Mother’s Day – Review
Darren Lynn Bousman (Saw II,III, and IV) directs this chilling powerhouse loosely based on the terribly forgettable 1980 Troma film of the same name. I had honestly never even heard of a remake until someone had recommended I see it. Not being a huge fan of the Saw movies, or the original, I dismissed the recommendation until now. Mother’s Day is a tense, violent horror drama about a family of criminals that terrorize the occupants of a home and their guests.
The film opens in the aftermath of a botched heist, not unlike Reservoir Dogs, where one of the criminals is shot and bleeding in the back seat. The trio arrive at their family home to find that it had been lost in a foreclosure while they were away, and their mother had not been able to inform them. The new residents and their friends must endure a terrifying night of torture and violence as mother Koffin searches the house for money that had been apparently sent to her address during her sons’ time away.
Mother’s Day is awesomely directed, proving that Bousman is far better than the Saw franchise. He handles the multitude of characters with ease, keeping what could have been complicated layers, very easy to follow. Although there is plenty of blood and gore, Bousman keeps it at a realistic level, handling extremely violent scenes with maturity, never making the film feel overly exploitive (see SAW movies). It’s not about randomness or gratuitous killings. Every death has a reason, and in a twisted way makes sense in the scope of the film. Makeup FX are realistic, which may cause flinching for weaker stomachs, but again, the director doesn’t bask in the gore.

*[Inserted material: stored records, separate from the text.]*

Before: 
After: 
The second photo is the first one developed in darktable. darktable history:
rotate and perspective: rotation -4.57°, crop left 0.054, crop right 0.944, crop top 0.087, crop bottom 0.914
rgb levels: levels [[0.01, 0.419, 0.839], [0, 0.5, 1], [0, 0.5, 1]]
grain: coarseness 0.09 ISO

Performances are top notch for a genre film, surprisingly good. Rebecca DeMornay makes a wonderful return that is sure to get her noticed again. Not since The Hand That Rocks the Cradle have we seen her in a role like this. As Mother, she plays a character that walks the edge of a blade, calm, cool and collected, but willing to unflinchingly do whatever it takes to get the job done. As family members die, her character crumbles and her performance is nothing short of awesome! The rest of the fairly large cast also do remarkable jobs with their roles. Characters are written smart, and feel grounded in the situation. Not once did I feel myself pondering the outright stupidity of character’s choices or reactions.
Mother’s Day is a rare treat, a film that dropped out of nowhere that exceeded my expectations. Oddly, it’s classified as a horror, but honestly, I have to say its more of a thriller. The only horrific parts of the film is the actual violence. The film may have you on the edge of your seat, but at no time was is it actually scary. A movie like The Strangers, to me, is more horrific. It involves masks, stalking, and killing for no apparent reason. It actually had me thinking twice about looking out onto the dark country roads at night. Mother’s Day doesn’t invoke feelings of fear like that, it’s just a damn good movie. If you’re looking for something fresh in this genre, this is definitely worth checking out!
Mother’s Day was released on Blu Ray/DVD early May.